▶ Task requirements:
Report, as a number alone, how many lines below contain the string "shoulder".

▶ Collected data:
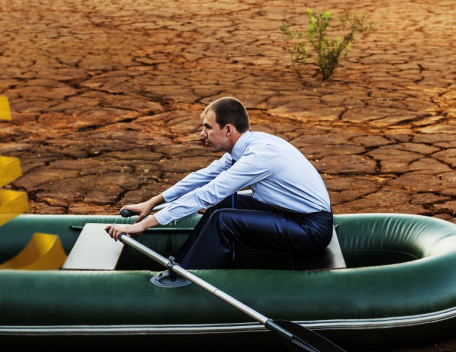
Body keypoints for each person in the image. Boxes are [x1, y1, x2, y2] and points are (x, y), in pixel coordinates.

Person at [105, 97, 332, 287]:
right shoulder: (246, 146)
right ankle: (185, 262)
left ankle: (185, 277)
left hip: (310, 229)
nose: (202, 133)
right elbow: (202, 177)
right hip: (291, 214)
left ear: (228, 130)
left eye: (207, 127)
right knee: (222, 205)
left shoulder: (257, 157)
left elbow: (207, 194)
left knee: (223, 218)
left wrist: (142, 225)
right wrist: (152, 202)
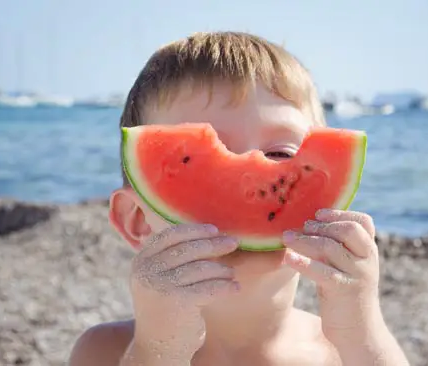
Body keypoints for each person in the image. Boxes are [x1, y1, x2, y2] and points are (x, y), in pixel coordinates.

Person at [68, 31, 410, 366]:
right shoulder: (104, 352)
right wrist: (157, 351)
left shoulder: (344, 352)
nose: (250, 173)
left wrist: (362, 327)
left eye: (280, 154)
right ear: (138, 221)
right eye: (196, 161)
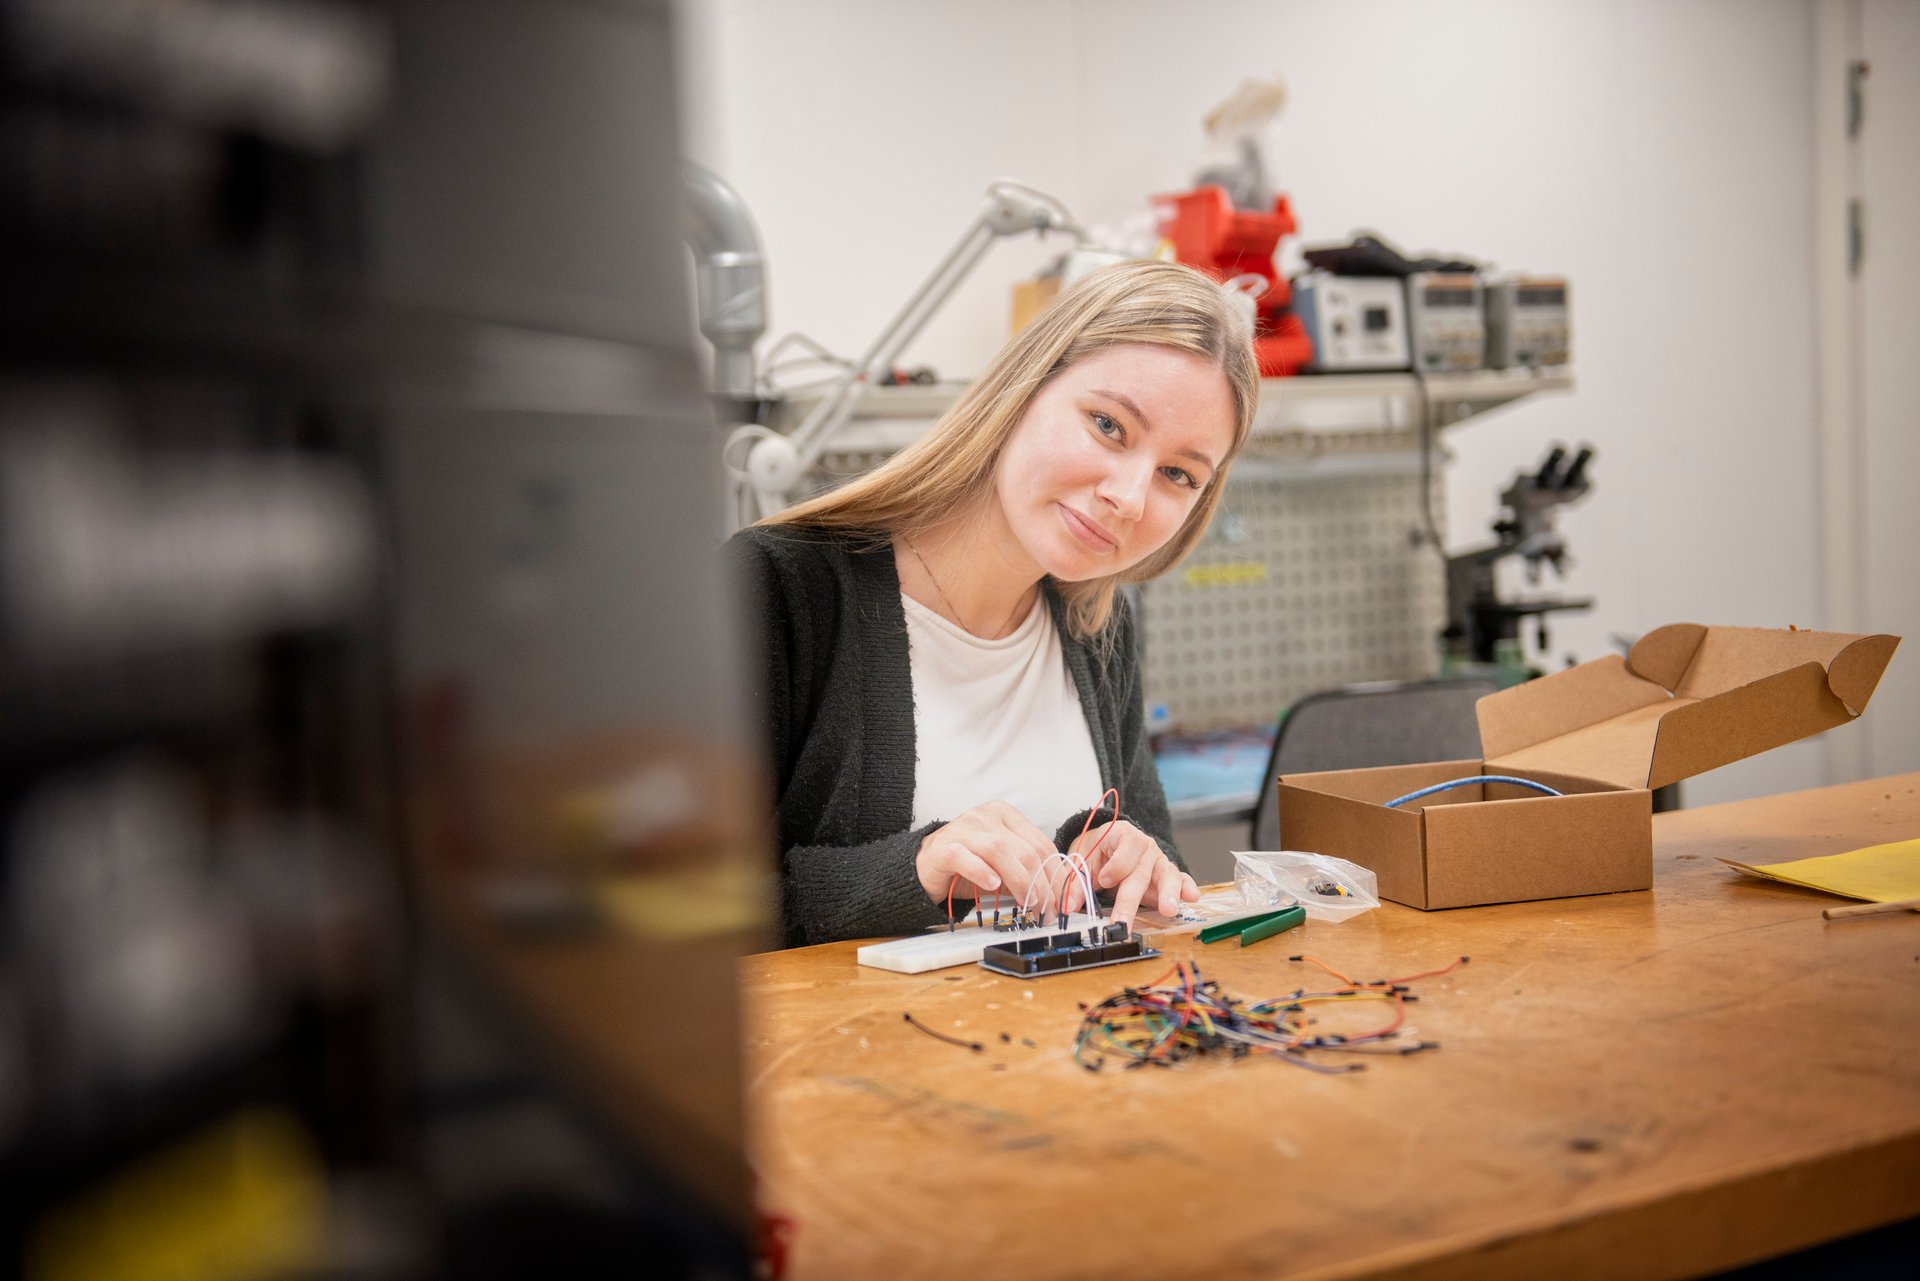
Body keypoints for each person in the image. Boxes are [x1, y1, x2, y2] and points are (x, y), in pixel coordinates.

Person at [729, 258, 1259, 947]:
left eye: (1177, 474)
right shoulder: (781, 587)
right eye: (1108, 425)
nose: (1128, 497)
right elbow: (665, 913)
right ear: (1024, 387)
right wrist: (914, 871)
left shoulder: (1101, 625)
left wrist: (1137, 868)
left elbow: (1158, 882)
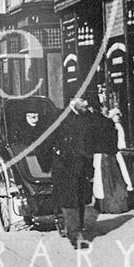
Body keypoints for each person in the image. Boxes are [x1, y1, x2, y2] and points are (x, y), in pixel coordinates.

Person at [49, 97, 96, 248]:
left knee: (81, 199)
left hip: (82, 165)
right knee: (70, 199)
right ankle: (75, 236)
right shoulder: (59, 117)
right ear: (73, 101)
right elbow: (48, 140)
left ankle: (77, 228)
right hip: (64, 165)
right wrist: (50, 161)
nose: (87, 104)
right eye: (84, 100)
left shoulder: (87, 117)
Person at [87, 93, 129, 214]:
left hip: (99, 155)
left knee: (100, 181)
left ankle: (104, 206)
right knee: (115, 181)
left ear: (90, 108)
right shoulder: (108, 122)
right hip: (111, 155)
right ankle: (119, 205)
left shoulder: (91, 123)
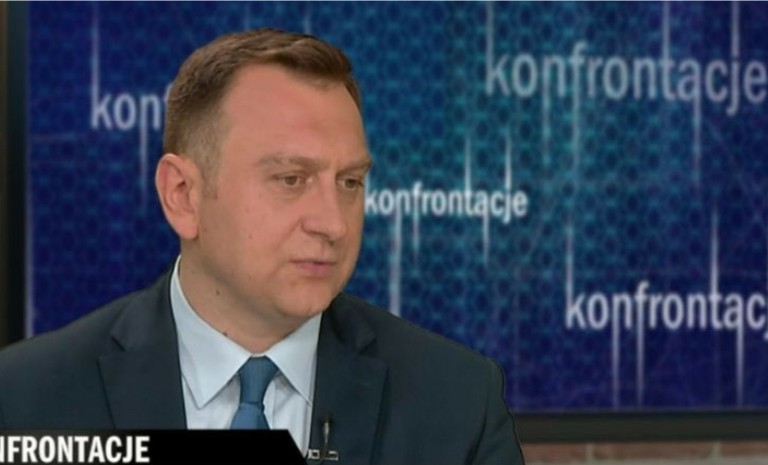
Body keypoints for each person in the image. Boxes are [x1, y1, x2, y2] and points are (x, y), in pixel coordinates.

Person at [0, 28, 525, 464]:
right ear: (183, 195)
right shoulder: (26, 399)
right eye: (291, 179)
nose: (333, 224)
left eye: (349, 182)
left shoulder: (456, 405)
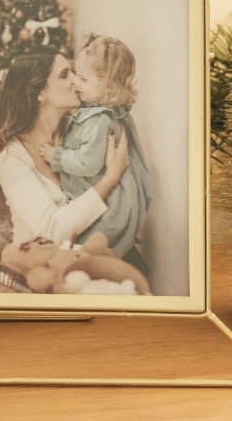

▶ The completed task:
12